I am trying to prove this question, but I am not sure if what I did is correct..

q: Suppose that A1, A2, ..., An are events in a random experiment whose intersection has positive probability. Prove the multiplication rule of probability.

$\displaystyle P({A_1} \cap {A_2} \cap....{A_n})$ $\displaystyle = P(A_1) P({A_2} | {A_1}) P({A_3} | {A_1} \cap A2) ...... P({A_n} | {A_1} {A_2}......{A_{n-1})$

This is what I have done:

$\displaystyle P(A_1) = P(A_1)$

$\displaystyle P({A_2}\cap{A_1}) = P({A_2}|{A_1}) P({A_1})$ [by the definition of conditional prob]
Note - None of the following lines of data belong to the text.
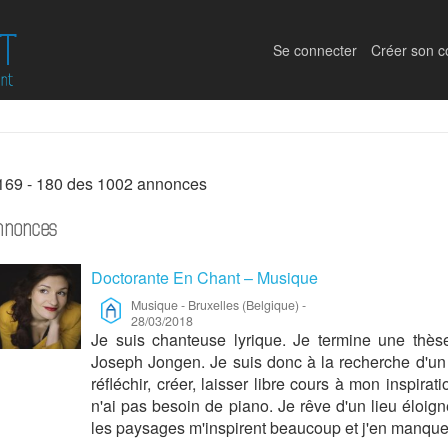
Se connecter
Créer son 
169 - 180 des 1002 annonces
nnonces
Doctorante En Chant – Musique
Musique
-
Bruxelles (Belgique)
-
28/03/2018
Je suis chanteuse lyrique. Je termine une thès
Joseph Jongen. Je suis donc à la recherche d'un 
réfléchir, créer, laisser libre cours à mon inspirat
n'ai pas besoin de piano. Je rêve d'un lieu éloigne
les paysages m'inspirent beaucoup et j'en manque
$\displaystyle P[{A_3} \cap ({A_2}\cap{A_1})]$ $\displaystyle = P({A_3} |{A_2}\cap{A_1}) P({A_2}\cap{A_1})$ $\displaystyle =P({A_3} |{A_2}\cap{A_1}) P({A_2}|{A_1}) P({A_1}) $

now assuming this is true for all n, we have

$\displaystyle P[{A_{n+1}} \cap ({A_1} \cap ...\cap{A_n})]$ $\displaystyle = P({A_1})P({A_2}|{A_1}) P({A_3} |{A_2}\cap{A_1}).......P({A_{n+1}}|{A_1} \cap.......\cap{A_n})$

thus it is true for all n..

Is it path I have followed correct? Any inputs will be appreciated!

Thanks